Als Königinnen des Sommer-Hotels porträtiert Mann Frauen in einer psychiatrischen Klinik. Queens of the Summer Hotel entstand im Zuge des Auftrags einer Musicaladaptation von Susanna Kaysens 1993 erschienener Autobiografie Girl, interruped. Die US-Amerikanerin Susanna Kaysen litt an Depressionen und einer Borderline-Persönlichkeitsstörung. Sie verbrachte 18 Monate in einer teuren psychiatrischen US-Privatklinik. 1999 erlangte ihre nach Eindrücken des Aufenthaltes entstandene Biografie als Hollywood-Psychiatriedrama mit Winona Ryder in der Hauptrolle weltweit Bekanntheit. Nebendarstellerin Angelina Jolie erhielt damals für die Rolle einer Soziopathin einen Oscar.
Auch Mann selbst litt unter Depressionen und spricht in Interviews offen über eigene psychische Probleme. Auf Queens of the Summer Hotel singt sie oft zurückhaltend und bedächtig mit sanfter, tiefer Stimme gefühlvoll von seelischem Unfrieden. Ihre Lyrics sind dabei oft theatralisch, subtil hintergründig und manchmal auch boshaft sarkastisch:
Das beschwingte „Give me fifteen“ porträtiert einen geistlosen und leicht misogynen Arzt, der großspurig behauptet, er könne eine Patientin in einer viertel Stunde diagnostizieren. Der Song „You’re Lost“ erzählt von einer haltsuchenden Frau. „Robert Lowell And Sylvia Plath“ widmet sich den beiden titelgebenden amerikanischen Schriftstellern, die jeweils unter einer bipolaren Störung litten. „In Mexico“ erzählt von einer Drogenabhängigen, die auf ihren Dealer aus Mexiko wartet.
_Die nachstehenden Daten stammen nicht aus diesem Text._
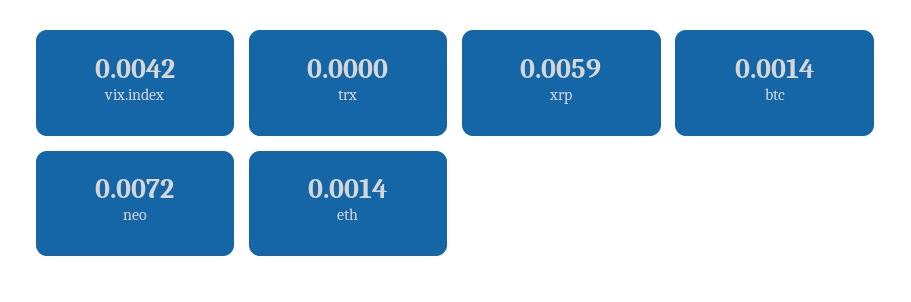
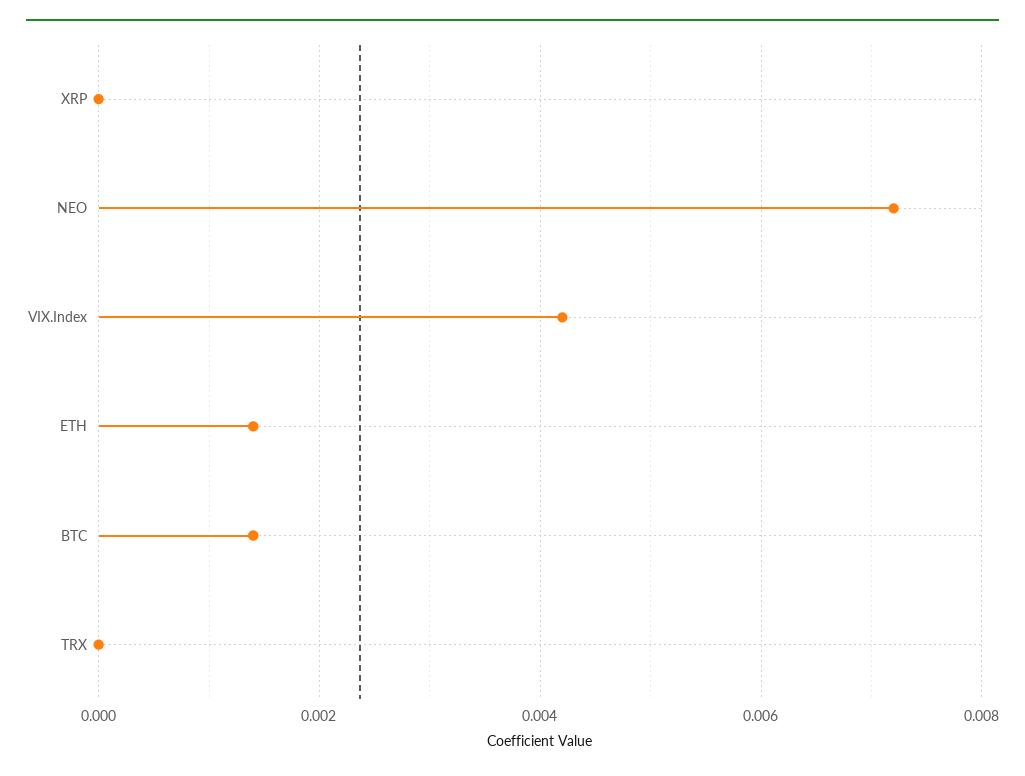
xrp: 0.0059 -> 0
Leichtigkeit zeichnet das 30sekündige Reprise "Checks" aus. „Suicide Is Murder" handelt von der Verantwortung, die lebensmüde Menschen auch für die Hinterbliebenen tragen. Im letzten Titel „I See You" versichert ein Gegenüber einer verzweifelten Frau, dass es sie mit ihren Gefühlen nicht alleine lässt.
Aimee Mann wird meist am Klavier begleitet. Auch ein Streicherensemble und Holzbläser kommen zum Einsatz. Gitarren oder ein Schlagzeug bereichern seltener die stimmungsvolle Instrumentierung. Ein inhaltlich ausgefeiltes, kurzweiliges Album mit atmosphärisch perlenden Klängen, passend für den Herbst.